(WHAT YOU ARE ASKED TO DO)
Retype all of the listing exactly, with no pictures.

(DATA EXCERPT)

# # # #

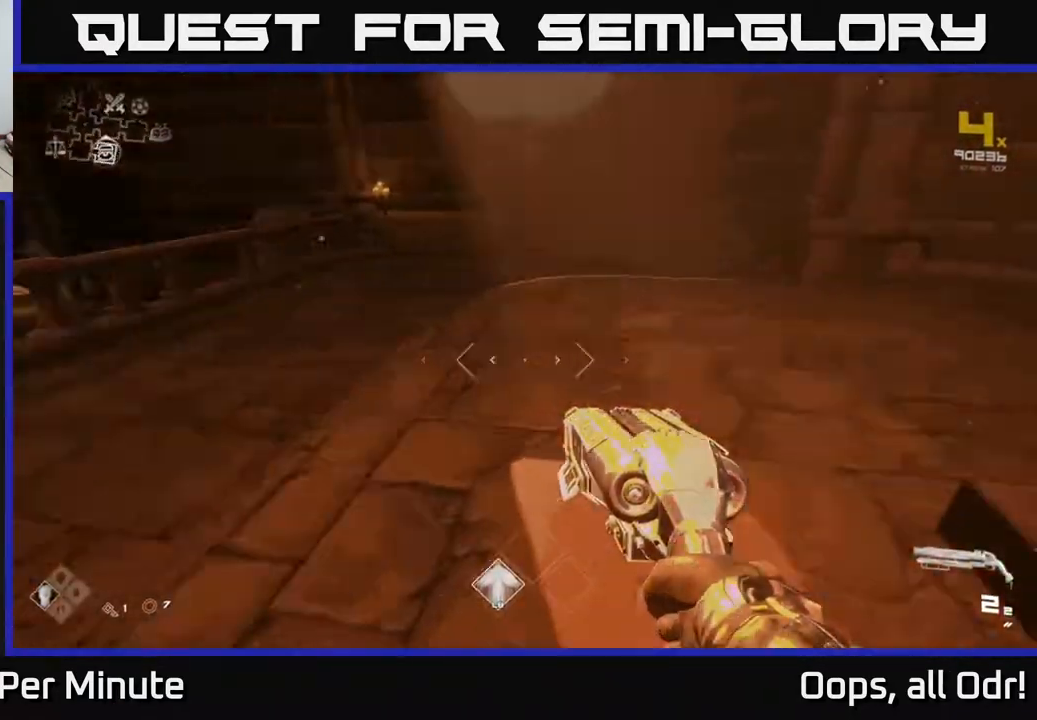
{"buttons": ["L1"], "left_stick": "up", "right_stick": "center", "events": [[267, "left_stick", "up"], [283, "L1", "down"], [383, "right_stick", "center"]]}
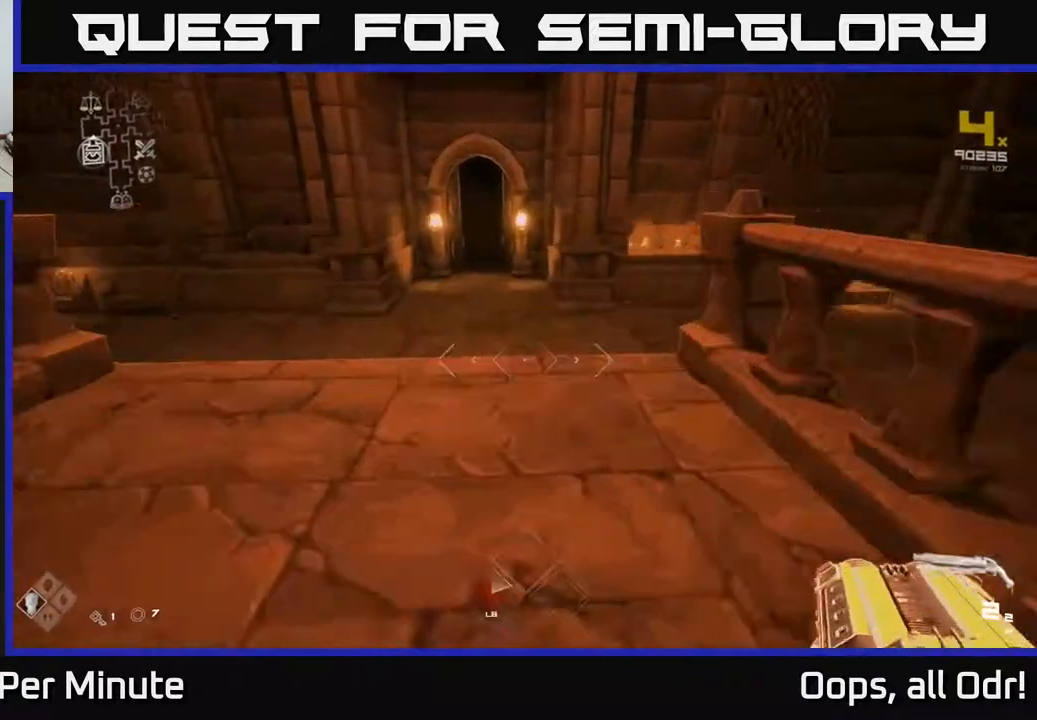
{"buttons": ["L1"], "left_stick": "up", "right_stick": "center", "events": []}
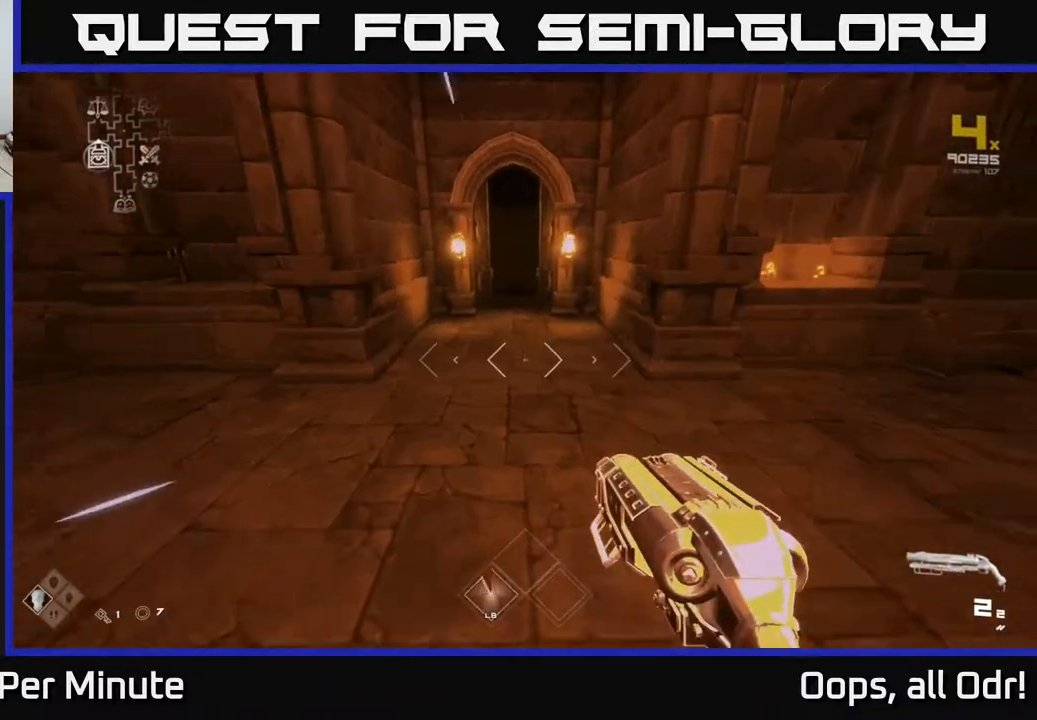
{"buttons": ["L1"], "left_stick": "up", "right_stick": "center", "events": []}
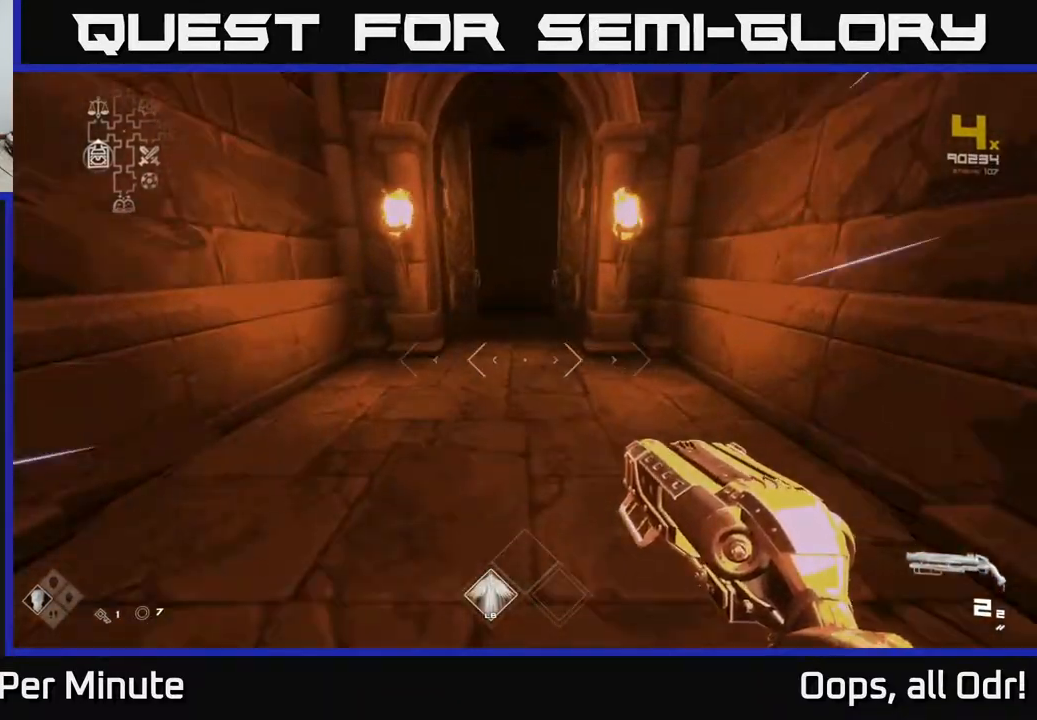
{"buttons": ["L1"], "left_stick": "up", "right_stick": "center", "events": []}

# # # #

(ANSWER TO THIS PROBLEM)
{"buttons": ["L1"], "left_stick": "up", "right_stick": "center", "events": [[267, "left_stick", "up"], [283, "L1", "down"], [383, "right_stick", "center"]]}
{"buttons": ["L1"], "left_stick": "up", "right_stick": "center", "events": []}
{"buttons": ["L1"], "left_stick": "up", "right_stick": "center", "events": []}
{"buttons": ["L1"], "left_stick": "up", "right_stick": "center", "events": []}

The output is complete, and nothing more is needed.